第四十一話 空と災難はまだまだ続く②

「なるほどね……ある日、ゲートの向こう側が異世界だと気が付いたと」


と、言ってくるのは梓である。

彼女は腕を組み、ふむふむと顔を動かしながらさらに続けてくる。


「にわかには信じがたい話だけど、その異世界でやらレベルやら技やらを身に着けたのなら……辻褄はあうわね」


「てっきり、梓さんは信じてくれないと思いましたよ」


「信じるわよ。

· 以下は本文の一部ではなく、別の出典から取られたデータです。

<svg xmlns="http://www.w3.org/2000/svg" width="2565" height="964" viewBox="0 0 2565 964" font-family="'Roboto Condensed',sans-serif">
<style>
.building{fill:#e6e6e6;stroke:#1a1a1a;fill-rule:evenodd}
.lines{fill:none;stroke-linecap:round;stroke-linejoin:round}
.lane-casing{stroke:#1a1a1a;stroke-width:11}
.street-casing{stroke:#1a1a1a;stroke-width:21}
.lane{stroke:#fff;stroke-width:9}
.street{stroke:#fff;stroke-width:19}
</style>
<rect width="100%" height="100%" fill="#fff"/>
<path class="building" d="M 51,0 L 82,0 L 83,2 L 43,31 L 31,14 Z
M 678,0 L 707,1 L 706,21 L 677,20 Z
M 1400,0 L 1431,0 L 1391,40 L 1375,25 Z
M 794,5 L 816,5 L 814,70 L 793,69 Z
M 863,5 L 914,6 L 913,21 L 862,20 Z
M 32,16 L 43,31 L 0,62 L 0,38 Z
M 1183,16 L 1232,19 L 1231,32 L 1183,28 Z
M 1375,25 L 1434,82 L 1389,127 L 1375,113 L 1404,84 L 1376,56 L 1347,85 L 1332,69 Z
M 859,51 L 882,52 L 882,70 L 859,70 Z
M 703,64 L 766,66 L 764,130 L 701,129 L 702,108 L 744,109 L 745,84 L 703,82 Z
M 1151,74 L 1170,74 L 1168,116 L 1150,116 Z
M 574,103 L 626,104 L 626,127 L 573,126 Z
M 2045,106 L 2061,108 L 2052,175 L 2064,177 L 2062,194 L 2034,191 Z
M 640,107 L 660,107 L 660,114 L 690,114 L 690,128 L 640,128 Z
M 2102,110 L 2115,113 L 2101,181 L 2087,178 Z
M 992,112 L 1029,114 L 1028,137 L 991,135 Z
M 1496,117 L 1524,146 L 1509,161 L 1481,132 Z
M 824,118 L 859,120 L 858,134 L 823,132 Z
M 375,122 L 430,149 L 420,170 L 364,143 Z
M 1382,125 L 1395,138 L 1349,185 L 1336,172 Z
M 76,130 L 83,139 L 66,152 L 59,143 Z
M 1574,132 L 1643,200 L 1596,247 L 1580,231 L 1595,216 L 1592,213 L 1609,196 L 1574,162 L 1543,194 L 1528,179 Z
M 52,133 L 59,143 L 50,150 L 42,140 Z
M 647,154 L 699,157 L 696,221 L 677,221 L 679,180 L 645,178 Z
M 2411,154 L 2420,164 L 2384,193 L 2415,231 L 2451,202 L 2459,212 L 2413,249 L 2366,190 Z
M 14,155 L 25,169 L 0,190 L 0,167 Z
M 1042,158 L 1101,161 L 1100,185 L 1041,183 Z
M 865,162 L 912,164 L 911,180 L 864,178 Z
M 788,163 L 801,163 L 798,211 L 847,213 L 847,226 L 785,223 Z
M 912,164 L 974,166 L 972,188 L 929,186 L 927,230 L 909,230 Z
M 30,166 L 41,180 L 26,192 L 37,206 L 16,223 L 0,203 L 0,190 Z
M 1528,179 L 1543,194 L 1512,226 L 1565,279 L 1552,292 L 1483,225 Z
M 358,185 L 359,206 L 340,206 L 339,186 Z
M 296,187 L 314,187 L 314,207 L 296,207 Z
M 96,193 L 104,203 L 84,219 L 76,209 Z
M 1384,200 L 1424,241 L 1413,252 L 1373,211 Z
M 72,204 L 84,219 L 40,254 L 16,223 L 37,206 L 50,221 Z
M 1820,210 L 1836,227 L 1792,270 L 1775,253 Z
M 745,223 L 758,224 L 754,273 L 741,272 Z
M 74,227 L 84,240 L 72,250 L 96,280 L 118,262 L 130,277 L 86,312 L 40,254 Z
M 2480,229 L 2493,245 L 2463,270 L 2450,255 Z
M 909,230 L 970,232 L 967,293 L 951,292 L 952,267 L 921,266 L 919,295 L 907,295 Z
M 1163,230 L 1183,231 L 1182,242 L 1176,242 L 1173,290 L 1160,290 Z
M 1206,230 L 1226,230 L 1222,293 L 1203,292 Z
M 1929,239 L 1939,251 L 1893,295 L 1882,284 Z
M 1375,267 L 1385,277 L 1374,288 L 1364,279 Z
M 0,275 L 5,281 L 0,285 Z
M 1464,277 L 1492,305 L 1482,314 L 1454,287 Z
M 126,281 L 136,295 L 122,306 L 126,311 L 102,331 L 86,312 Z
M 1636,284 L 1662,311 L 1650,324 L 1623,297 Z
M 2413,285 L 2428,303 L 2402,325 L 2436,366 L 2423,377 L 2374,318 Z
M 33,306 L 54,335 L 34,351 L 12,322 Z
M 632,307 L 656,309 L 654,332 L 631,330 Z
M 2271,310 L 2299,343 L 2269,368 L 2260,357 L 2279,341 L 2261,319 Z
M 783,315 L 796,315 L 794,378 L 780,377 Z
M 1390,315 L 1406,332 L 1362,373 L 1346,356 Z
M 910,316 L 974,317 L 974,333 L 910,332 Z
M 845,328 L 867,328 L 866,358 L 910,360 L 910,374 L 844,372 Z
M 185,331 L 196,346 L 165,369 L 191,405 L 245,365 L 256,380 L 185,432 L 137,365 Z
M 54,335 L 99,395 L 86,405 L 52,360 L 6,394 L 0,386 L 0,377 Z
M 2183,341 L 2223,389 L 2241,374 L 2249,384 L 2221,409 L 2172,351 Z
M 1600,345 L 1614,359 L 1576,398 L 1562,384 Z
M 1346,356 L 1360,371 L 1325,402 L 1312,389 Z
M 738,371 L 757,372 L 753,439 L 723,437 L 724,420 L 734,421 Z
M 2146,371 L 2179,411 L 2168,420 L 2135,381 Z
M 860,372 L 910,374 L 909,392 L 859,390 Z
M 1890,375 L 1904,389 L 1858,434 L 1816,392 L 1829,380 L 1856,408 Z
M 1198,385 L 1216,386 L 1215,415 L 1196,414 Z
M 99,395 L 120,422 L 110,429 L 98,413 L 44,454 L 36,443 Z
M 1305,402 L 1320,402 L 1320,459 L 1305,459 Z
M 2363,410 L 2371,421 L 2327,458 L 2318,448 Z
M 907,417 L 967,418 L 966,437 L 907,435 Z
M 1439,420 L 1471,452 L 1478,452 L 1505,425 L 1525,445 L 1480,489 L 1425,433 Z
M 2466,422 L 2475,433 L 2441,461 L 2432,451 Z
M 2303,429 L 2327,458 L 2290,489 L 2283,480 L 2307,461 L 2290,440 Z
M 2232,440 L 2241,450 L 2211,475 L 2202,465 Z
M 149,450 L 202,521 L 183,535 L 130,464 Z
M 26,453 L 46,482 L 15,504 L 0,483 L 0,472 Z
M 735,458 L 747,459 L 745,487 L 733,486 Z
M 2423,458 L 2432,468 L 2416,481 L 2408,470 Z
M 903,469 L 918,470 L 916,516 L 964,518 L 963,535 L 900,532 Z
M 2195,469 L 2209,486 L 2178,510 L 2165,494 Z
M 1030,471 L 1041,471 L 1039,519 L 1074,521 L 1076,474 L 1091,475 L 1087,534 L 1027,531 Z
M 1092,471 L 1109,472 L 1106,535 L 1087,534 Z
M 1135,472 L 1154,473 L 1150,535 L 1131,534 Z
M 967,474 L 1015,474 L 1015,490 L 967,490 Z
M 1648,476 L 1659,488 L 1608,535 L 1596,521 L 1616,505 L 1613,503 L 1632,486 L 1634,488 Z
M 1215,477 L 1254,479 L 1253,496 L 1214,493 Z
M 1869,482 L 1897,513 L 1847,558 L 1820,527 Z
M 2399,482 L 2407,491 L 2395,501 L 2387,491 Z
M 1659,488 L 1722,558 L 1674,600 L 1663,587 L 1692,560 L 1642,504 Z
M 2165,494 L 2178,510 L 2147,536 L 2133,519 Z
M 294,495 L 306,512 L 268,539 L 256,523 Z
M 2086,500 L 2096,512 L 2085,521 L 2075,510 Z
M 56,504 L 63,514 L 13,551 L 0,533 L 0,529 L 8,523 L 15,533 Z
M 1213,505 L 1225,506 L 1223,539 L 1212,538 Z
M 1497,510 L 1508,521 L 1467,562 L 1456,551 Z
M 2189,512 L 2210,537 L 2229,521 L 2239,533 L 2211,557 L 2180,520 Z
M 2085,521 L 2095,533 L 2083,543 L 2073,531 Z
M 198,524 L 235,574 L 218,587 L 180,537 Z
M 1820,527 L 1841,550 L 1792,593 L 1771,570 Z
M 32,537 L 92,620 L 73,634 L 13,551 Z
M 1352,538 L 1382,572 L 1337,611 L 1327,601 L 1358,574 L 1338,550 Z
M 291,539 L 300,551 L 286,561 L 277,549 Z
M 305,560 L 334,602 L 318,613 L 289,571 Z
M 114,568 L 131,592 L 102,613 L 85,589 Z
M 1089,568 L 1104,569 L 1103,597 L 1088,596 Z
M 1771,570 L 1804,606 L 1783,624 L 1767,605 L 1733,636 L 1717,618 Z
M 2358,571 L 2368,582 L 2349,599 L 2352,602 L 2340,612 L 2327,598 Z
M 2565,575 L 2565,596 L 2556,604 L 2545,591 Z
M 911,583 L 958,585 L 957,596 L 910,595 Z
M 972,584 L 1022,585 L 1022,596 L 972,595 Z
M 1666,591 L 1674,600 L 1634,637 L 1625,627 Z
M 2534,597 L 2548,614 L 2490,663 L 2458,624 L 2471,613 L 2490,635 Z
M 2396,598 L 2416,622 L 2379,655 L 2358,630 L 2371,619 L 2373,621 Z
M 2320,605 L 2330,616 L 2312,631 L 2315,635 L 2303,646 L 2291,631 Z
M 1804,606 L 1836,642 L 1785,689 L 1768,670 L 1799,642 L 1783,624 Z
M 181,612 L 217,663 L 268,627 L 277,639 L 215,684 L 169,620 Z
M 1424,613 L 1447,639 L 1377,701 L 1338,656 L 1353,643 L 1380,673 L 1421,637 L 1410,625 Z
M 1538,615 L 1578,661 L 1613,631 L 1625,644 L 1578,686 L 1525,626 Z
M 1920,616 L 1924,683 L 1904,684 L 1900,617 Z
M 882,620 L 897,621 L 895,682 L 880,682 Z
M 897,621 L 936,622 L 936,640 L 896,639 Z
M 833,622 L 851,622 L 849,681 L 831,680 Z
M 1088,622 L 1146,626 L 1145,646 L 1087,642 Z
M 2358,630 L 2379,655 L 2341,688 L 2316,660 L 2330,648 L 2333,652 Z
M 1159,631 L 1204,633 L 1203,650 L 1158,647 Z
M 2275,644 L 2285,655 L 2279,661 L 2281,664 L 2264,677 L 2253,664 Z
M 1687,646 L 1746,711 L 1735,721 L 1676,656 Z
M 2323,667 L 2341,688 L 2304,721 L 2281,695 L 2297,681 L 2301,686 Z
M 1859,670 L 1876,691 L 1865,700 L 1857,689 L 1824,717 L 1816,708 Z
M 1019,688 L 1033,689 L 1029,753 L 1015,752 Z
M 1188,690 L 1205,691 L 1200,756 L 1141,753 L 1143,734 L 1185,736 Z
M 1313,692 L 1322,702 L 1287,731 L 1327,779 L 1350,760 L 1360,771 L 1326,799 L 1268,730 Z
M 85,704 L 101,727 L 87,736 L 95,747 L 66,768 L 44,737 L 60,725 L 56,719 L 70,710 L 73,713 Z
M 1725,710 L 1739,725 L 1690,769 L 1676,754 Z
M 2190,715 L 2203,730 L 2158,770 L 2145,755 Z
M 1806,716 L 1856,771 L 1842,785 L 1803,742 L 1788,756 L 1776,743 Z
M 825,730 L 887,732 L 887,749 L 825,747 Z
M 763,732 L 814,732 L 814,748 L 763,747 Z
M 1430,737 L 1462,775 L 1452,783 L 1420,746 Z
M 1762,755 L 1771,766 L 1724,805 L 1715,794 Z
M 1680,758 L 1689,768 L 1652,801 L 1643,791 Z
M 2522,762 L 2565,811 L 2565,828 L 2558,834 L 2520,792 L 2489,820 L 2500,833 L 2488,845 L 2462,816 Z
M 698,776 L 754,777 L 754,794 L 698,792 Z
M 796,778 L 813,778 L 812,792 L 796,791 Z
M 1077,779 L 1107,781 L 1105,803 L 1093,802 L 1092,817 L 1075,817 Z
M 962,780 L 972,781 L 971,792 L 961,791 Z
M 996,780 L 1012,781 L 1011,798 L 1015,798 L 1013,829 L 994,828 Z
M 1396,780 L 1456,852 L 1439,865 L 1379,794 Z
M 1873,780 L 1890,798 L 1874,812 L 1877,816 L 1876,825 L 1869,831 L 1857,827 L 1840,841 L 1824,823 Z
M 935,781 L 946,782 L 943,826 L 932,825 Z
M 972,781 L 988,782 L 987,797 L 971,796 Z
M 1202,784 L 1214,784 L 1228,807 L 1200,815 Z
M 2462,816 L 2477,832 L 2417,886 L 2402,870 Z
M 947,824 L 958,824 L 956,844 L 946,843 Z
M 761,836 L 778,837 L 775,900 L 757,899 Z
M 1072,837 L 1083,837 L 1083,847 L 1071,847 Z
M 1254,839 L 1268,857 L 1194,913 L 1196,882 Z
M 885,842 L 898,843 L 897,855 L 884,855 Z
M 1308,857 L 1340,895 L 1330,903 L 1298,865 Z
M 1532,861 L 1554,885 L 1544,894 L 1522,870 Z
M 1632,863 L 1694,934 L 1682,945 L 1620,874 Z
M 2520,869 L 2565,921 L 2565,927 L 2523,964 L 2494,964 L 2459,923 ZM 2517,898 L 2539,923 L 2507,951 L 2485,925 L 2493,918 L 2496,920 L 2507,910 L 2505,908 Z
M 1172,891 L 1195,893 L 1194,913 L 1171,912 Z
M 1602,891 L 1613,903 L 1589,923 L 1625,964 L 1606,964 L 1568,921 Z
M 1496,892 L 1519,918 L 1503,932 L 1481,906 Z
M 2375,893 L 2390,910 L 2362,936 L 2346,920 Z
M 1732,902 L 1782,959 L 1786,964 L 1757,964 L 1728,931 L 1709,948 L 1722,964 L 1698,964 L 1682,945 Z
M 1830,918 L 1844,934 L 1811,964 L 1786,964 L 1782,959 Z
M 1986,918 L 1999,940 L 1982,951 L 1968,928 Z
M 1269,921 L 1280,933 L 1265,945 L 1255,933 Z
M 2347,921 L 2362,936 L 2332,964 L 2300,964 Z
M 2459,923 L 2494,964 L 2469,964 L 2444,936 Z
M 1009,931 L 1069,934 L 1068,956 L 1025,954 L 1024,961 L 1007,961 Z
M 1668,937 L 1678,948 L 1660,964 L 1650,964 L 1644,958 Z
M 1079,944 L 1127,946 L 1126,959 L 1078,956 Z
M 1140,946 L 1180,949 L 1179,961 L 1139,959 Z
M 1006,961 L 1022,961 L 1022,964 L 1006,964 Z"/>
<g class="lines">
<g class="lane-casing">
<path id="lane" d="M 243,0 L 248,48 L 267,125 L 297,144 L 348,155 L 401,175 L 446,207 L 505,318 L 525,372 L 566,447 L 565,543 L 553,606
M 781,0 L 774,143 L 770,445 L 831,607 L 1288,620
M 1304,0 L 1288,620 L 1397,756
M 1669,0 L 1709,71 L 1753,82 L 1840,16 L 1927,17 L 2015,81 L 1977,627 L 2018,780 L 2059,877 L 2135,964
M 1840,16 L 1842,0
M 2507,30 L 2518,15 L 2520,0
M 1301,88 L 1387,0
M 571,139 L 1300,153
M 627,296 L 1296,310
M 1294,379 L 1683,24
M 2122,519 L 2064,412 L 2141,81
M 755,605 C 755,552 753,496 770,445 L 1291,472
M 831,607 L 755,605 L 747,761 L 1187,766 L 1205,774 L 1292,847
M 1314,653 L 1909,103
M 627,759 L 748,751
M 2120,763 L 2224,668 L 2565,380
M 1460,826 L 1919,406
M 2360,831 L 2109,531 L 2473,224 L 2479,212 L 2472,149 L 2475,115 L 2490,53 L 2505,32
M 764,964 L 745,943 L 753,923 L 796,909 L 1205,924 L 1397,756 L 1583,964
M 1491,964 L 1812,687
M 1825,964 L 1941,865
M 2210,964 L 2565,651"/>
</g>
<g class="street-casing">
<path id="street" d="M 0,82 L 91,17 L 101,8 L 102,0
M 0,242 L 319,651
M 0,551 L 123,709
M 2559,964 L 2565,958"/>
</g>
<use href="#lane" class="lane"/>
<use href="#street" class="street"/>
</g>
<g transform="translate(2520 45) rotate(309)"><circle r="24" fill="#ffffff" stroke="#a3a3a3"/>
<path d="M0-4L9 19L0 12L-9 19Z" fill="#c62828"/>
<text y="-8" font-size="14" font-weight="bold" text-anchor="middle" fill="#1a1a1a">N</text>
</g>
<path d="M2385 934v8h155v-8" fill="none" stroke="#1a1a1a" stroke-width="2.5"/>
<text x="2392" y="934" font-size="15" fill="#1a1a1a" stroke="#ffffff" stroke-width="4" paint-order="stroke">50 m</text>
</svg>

突拍子もないことが起きない限り、ワーストのあんたがこのあたしに勝てるなんて在り得ないんだから!」


「あ、あははは……」


「っ! その態度やめて! ご機嫌取るように笑ったり、後輩のあたしに敬語つかったりさん付けしたり……イライラするからやめて!」


「…………」


 空としては、先輩相手にため口利いてくる梓に、それだけは言われたくない。

 と、彼が内心モヤモヤしていると、梓はさらに言ってくる。


「あたしのことは胡桃でいいわ! 一応あんたはあたしのご主人様なわけだし、胡桃って呼ぶことを許可してあげるから、そう呼びなさい! 敬語もなしなんだから!」


「わかったよ、胡桃……はぁ」


「ちょっと! 今のため息なによ!」


「ちょっ――すぐに首掴んでガクガクしてくるのやめろって!」


 空は自称奴隷を短期間に二人獲得した。

 しかし、二人の奴隷――シャーリィと胡桃では大きな差がある。